Entries taken from a collection:
▬▬▬▬▬▬▬▬▬▬
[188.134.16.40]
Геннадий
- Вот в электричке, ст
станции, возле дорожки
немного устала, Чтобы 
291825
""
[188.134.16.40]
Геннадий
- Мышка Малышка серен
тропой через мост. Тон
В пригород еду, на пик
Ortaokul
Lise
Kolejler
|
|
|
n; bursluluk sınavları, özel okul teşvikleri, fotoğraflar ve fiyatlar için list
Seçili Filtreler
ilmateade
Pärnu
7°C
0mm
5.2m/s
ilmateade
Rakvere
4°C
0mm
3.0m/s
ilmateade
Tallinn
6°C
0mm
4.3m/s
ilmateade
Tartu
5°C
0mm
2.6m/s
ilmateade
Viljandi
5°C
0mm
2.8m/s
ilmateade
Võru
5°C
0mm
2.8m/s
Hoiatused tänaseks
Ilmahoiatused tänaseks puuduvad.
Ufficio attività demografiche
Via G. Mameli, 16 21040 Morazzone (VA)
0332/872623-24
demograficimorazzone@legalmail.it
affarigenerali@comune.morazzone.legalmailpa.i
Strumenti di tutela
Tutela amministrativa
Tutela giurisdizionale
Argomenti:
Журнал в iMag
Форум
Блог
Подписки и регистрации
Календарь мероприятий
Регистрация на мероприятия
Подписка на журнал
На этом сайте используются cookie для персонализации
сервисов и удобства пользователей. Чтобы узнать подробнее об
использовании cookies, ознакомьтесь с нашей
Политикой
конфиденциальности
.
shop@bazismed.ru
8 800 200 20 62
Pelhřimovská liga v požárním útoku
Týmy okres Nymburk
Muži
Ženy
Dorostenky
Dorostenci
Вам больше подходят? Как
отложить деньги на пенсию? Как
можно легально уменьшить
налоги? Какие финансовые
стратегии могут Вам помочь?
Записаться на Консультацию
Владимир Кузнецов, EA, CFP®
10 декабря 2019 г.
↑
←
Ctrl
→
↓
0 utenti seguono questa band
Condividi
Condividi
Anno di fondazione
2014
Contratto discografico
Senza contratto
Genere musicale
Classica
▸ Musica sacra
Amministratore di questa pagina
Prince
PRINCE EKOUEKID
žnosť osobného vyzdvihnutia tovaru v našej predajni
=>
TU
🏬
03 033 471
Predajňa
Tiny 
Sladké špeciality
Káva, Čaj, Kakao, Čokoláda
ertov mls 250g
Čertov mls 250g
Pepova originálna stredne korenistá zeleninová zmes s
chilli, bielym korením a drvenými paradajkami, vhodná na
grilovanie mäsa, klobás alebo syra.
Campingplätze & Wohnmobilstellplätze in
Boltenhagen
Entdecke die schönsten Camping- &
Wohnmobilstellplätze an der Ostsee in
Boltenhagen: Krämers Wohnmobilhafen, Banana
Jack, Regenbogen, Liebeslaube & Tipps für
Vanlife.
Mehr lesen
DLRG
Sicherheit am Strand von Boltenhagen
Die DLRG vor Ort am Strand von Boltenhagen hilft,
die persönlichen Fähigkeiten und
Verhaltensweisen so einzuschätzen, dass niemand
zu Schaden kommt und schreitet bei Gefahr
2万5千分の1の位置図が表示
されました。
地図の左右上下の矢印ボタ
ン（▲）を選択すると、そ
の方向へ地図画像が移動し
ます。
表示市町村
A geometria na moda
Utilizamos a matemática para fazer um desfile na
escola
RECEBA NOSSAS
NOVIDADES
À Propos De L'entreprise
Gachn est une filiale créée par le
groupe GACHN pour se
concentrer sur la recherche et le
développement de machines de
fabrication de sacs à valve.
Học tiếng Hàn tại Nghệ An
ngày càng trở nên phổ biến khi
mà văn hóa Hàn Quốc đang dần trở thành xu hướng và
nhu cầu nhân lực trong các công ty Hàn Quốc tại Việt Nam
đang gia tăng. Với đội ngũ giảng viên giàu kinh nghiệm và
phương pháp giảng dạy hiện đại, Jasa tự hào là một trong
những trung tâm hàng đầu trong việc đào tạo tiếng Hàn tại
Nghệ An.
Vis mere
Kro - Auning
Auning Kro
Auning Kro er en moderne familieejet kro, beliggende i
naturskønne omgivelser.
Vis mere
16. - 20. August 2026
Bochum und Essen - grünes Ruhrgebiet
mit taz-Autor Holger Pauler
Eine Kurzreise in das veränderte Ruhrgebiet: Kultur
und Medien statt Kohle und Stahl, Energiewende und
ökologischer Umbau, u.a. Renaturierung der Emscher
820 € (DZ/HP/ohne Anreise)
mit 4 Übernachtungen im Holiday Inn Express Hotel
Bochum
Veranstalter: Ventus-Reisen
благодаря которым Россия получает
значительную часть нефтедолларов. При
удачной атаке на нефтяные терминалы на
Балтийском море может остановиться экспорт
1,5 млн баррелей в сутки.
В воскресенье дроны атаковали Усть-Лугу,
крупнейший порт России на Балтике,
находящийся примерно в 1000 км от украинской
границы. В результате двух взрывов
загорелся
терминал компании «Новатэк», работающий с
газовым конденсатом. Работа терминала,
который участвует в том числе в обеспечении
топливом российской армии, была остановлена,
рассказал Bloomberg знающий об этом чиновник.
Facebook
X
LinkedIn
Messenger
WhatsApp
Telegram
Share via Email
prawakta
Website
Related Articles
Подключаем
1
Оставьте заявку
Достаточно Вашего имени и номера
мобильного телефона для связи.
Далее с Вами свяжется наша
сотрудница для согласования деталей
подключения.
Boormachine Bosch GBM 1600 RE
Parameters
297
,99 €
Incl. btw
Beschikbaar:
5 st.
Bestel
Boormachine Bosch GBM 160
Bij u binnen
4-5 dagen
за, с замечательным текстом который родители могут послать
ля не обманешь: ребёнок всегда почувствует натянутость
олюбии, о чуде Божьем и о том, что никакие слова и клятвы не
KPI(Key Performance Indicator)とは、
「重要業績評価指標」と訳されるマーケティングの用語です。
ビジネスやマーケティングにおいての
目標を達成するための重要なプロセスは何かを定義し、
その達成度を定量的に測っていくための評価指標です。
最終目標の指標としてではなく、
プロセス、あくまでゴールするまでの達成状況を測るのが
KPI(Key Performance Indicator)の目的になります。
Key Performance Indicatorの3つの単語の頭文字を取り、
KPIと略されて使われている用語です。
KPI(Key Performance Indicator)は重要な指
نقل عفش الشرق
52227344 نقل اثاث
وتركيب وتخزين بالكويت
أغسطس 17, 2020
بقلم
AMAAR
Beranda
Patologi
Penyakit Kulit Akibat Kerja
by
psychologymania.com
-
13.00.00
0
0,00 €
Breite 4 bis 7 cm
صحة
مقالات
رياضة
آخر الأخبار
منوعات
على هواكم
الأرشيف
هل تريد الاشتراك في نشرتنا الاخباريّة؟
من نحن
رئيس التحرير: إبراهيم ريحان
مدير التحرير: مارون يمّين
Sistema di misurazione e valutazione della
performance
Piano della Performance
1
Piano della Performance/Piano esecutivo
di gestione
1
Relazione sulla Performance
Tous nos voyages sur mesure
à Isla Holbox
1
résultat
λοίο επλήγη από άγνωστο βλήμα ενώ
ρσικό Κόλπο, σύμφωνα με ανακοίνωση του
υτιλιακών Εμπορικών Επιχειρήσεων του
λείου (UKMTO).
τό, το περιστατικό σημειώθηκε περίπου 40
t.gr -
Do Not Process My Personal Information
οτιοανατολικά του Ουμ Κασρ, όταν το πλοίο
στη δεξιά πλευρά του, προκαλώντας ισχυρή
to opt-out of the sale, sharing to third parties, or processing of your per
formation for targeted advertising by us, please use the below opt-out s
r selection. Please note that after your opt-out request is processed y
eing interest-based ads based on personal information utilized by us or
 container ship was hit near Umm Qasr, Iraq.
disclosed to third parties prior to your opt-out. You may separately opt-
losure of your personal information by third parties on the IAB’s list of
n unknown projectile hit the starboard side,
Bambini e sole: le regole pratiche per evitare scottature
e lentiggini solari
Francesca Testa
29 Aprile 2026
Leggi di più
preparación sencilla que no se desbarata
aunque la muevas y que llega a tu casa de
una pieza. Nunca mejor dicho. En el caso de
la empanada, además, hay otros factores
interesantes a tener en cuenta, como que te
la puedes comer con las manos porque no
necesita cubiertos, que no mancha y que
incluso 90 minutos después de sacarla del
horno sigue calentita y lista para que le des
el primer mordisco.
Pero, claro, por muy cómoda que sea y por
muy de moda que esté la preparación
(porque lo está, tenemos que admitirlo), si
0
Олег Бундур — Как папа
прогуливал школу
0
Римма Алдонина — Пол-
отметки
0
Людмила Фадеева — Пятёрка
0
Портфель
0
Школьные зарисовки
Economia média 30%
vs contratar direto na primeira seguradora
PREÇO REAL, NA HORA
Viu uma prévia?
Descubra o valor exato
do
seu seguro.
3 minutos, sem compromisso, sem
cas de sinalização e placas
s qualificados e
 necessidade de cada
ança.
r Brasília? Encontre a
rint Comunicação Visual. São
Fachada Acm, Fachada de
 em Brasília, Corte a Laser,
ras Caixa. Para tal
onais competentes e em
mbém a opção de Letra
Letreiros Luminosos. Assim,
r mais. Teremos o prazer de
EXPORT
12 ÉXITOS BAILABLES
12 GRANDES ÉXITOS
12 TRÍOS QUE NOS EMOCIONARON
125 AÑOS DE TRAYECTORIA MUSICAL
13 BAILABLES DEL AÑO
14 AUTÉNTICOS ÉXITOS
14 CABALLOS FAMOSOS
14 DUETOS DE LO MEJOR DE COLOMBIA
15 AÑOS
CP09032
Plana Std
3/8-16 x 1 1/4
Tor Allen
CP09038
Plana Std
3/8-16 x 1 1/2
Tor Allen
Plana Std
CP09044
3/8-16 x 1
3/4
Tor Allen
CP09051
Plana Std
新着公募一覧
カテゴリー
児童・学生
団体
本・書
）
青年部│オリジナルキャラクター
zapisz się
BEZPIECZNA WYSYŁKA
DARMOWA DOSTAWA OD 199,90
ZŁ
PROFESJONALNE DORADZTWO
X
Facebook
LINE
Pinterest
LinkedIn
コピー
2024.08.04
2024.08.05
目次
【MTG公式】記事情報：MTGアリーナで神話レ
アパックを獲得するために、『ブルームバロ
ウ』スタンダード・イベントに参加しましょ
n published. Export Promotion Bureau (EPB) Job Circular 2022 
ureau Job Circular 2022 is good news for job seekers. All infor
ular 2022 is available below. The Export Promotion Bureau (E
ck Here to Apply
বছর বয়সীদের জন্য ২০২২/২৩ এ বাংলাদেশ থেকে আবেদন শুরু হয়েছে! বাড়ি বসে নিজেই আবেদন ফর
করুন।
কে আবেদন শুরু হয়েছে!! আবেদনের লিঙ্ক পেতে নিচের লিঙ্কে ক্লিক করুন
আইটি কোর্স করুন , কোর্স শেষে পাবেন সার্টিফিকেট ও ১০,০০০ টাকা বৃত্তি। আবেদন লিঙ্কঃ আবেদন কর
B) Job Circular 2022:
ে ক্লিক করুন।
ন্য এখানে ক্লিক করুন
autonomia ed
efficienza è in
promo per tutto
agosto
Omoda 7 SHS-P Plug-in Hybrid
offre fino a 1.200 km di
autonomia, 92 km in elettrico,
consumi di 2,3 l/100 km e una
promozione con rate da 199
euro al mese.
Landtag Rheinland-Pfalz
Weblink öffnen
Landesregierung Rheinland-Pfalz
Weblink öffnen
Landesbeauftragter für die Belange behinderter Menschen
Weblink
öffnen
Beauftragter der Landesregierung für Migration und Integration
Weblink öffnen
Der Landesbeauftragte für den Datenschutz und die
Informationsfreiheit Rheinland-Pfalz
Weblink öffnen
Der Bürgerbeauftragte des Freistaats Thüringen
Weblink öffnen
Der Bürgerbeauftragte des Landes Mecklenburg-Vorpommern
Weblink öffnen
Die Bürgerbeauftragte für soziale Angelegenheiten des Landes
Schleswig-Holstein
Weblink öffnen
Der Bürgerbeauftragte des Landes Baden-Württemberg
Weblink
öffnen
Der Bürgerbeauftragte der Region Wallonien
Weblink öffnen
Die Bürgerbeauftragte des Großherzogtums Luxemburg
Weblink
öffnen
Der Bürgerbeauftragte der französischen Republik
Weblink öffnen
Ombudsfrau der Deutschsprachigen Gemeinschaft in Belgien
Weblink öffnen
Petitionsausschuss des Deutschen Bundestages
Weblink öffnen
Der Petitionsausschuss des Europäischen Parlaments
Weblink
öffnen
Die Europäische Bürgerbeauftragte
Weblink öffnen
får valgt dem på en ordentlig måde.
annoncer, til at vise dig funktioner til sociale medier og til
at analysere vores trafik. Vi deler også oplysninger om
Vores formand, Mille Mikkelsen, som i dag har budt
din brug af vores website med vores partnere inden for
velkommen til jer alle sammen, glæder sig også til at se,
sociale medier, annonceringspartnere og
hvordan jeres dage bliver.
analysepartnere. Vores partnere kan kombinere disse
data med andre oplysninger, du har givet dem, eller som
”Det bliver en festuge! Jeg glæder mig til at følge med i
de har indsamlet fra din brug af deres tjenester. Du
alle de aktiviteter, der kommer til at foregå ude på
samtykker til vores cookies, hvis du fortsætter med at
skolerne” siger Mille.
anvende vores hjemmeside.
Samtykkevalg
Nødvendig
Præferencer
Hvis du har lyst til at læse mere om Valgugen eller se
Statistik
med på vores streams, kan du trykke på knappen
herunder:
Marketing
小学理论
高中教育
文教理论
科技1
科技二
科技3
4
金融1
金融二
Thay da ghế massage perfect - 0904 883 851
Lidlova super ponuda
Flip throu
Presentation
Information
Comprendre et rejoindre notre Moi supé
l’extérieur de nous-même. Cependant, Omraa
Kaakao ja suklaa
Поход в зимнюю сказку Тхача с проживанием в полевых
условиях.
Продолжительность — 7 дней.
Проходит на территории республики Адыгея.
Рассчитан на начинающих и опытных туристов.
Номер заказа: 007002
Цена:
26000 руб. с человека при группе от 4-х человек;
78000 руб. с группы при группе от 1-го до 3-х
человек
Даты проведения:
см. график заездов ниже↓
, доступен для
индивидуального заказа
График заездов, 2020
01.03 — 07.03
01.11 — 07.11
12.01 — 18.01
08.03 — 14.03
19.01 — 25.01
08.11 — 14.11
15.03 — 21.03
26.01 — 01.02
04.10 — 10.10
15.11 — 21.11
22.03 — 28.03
▬▬▬▬▬▬▬▬▬▬
Lines that contain "который" are to be copied from the records above.

_RESPONSE TO THIS TASK_:
который участвует в том числе в обеспечении
за, с замечательным текстом который родители могут послать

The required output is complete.